It'd be really hard to do without getting a feature on the front page, so it's sensible if you're trying to get 500+ subs (and to move beyond it) to first try to make something that looks like it could go on the front page to maximise the odds of that happening. This means that for novels especially, your cover and thumbnail becomes hugely important, and to a lesser extent, your blurb. You want to make them as polished and professional as you possibly can within your available skills and budget.
My advice is don't bother with sub-for-sub. It's an awful lot of effort for meagre sub gain and often a lot of dead subs. You need engaged readers for likes and comments to give you visibility and organic growth. The thing you should give readers in return for their sub should ideally just be an excellent, entertaining story. If your comic or novel is really fun to read and gripping or funny, you shouldn't need to pay people with a return sub for them to read it. Ideally, your thumbnail, cover, blurb and content alone should be so good that even just posting those somewhere without any further incentive should result in you gaining readers. This is a good idea for people aiming for the front page too, because it may not happen often, so you need your time on there to result in the biggest increase in engaged readers possible with a really eye-catching cover.

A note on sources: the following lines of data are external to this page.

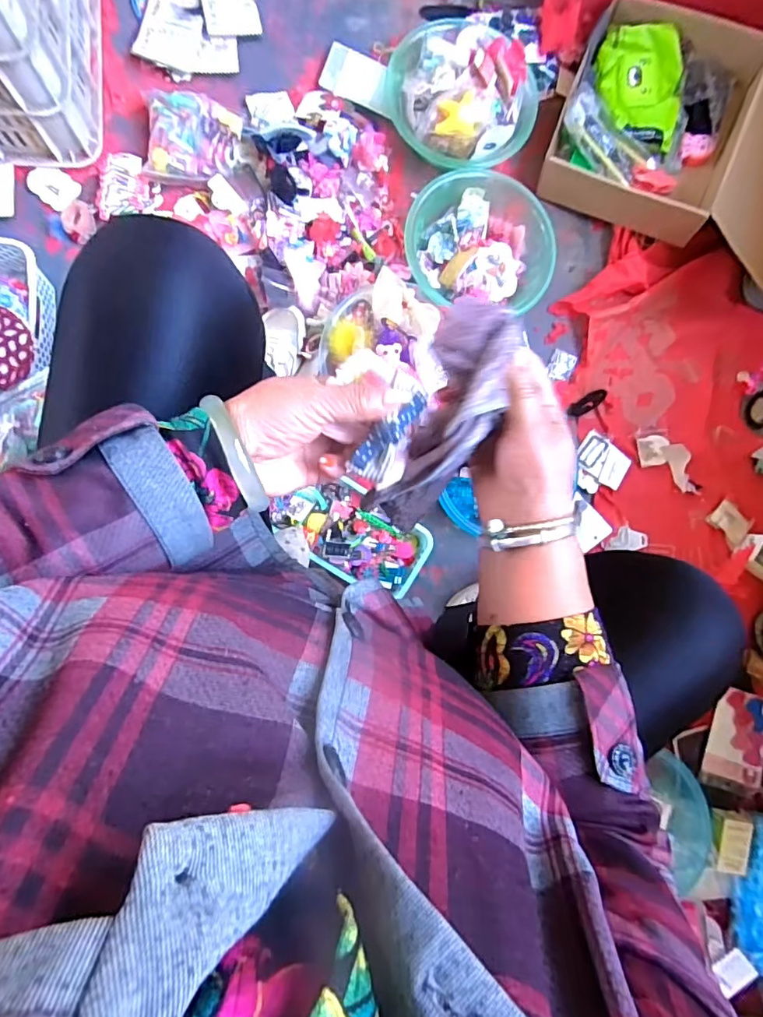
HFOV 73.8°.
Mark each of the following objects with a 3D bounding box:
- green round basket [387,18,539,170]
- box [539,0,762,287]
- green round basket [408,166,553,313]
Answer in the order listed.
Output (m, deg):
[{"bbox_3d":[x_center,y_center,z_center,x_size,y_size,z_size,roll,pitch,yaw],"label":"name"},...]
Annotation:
[{"bbox_3d":[0.128,-0.653,0.798,0.219,0.094,0.217,0,87,-7],"label":"green round basket"},{"bbox_3d":[0.582,-0.591,0.845,0.583,0.122,0.388,19,85,-6],"label":"box"},{"bbox_3d":[0.155,-0.416,0.818,0.238,0.062,0.229,8,86,-7],"label":"green round basket"}]

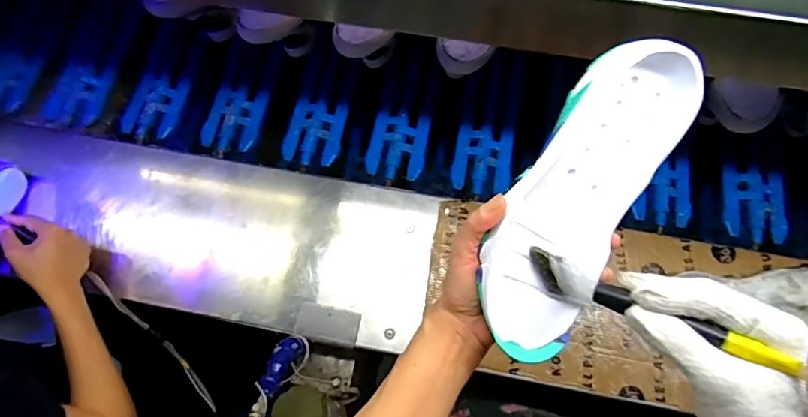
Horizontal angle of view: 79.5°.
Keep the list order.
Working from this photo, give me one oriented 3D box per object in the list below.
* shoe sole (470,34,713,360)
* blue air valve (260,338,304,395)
[{"bbox_3d":[0.128,-0.005,0.359,0.085,0.037,0.236,28,99,9],"label":"shoe sole"},{"bbox_3d":[-0.149,0.190,0.594,0.026,0.095,0.025,14,111,5],"label":"blue air valve"}]

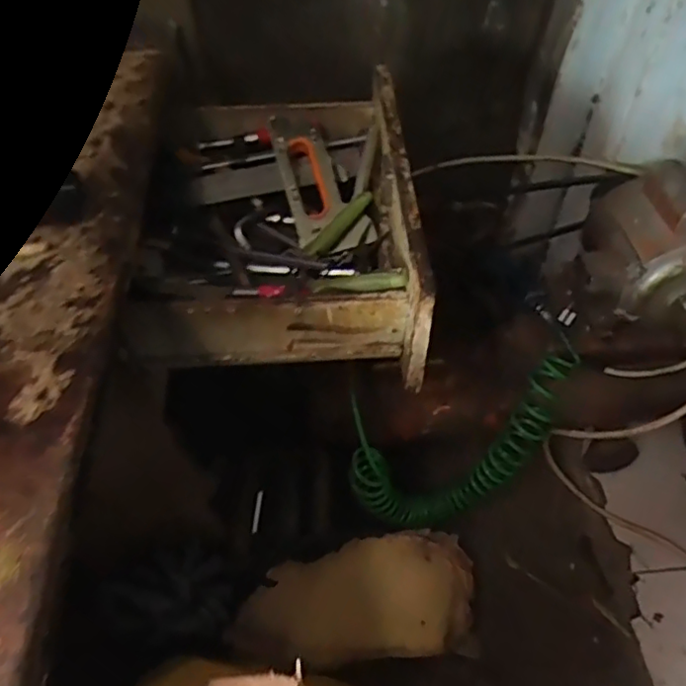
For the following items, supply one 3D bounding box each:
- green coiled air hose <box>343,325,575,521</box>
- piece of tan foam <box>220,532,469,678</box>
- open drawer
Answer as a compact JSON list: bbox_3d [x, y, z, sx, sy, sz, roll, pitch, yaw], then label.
[{"bbox_3d":[0.188,0.168,1.001,0.372,0.280,0.116,-19,53,-14],"label":"green coiled air hose"},{"bbox_3d":[0.034,0.369,0.893,0.383,0.062,0.171,5,69,-31],"label":"piece of tan foam"},{"bbox_3d":[-0.059,-0.125,0.650,0.252,0.114,0.339,-5,51,0],"label":"open drawer"}]

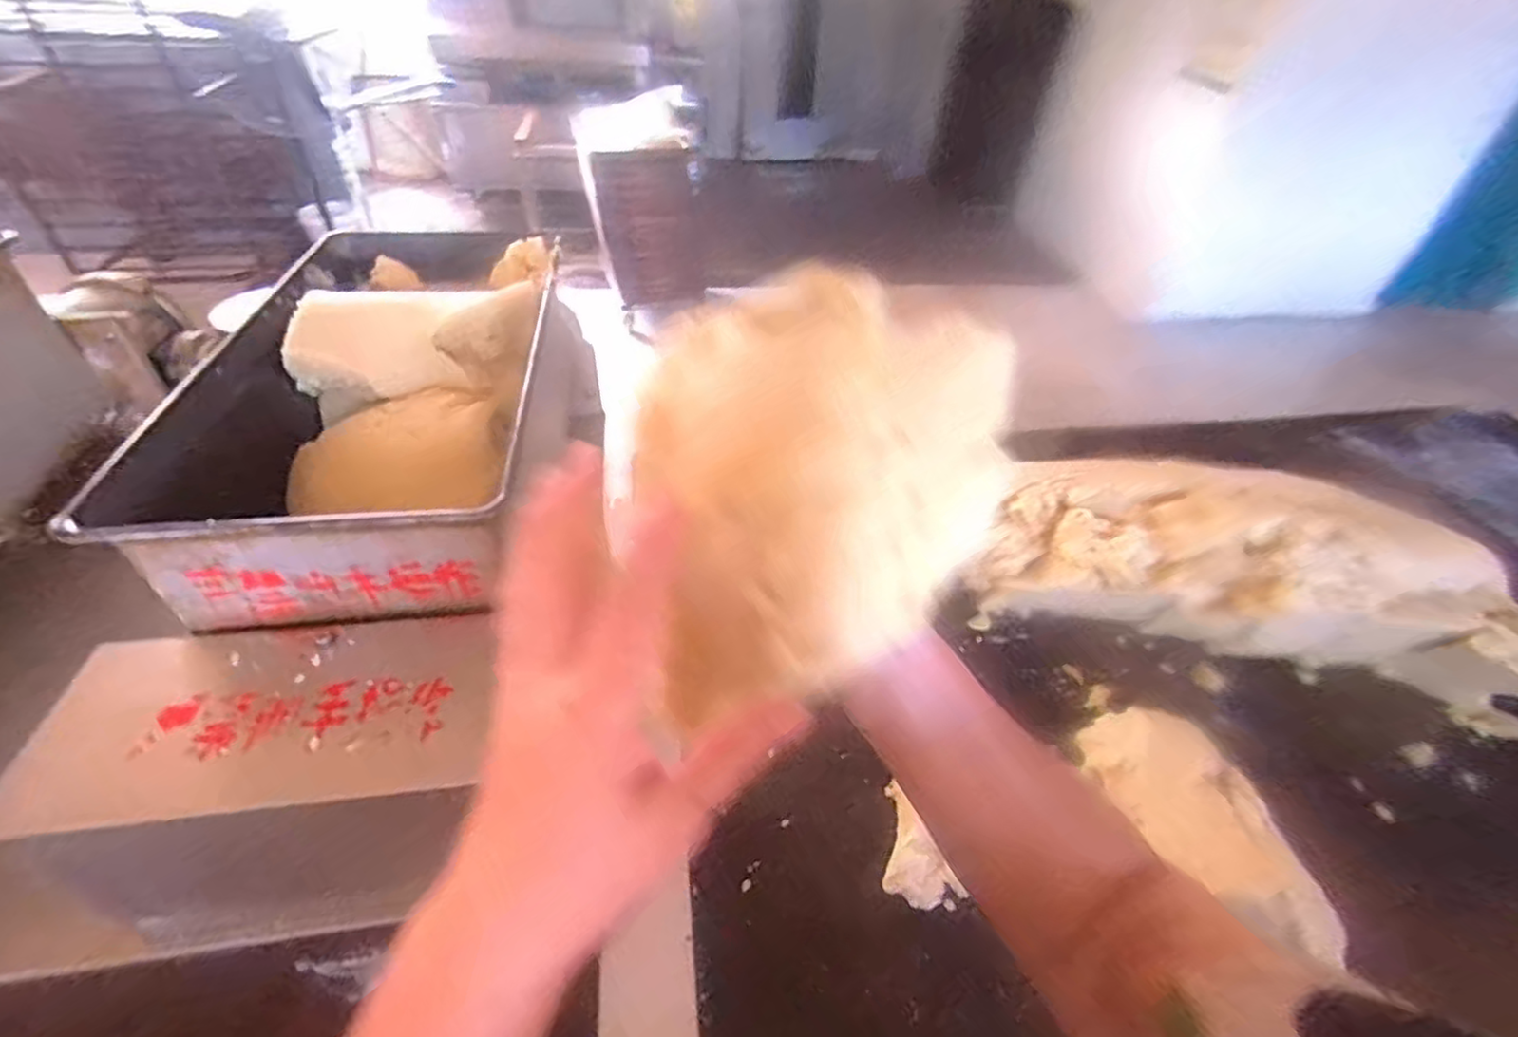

By all means, use the forums for promo, along with social media, but if people never click on or start reading your work purely based on just seeing it on a thread, or thinking you have interesting things to say about writing, art etc. your response should be "hmm. Maybe my cover/thumbnail/banner/blurb need to be more clear/attention-grabbing!" and then to put some work into improving them so people DO click on that link, rather than saying "Hmm, people aren't clicking on my work based on the cover/thumbnail/banner/blurb.... I know! I should offer them a reward for subscribing!"
Obviously I wish there were more opportunities for our covers and thumbnails to get seen on the site, and I hope Tapas changes some of the algorithm or layout or something to help with that soon. That's out of my hands though, and whether they do that or not, the best thing I can do for my comic's continued growth is to keep trying to make sure I have strong presentation and trying out marketing strategies to see what works best.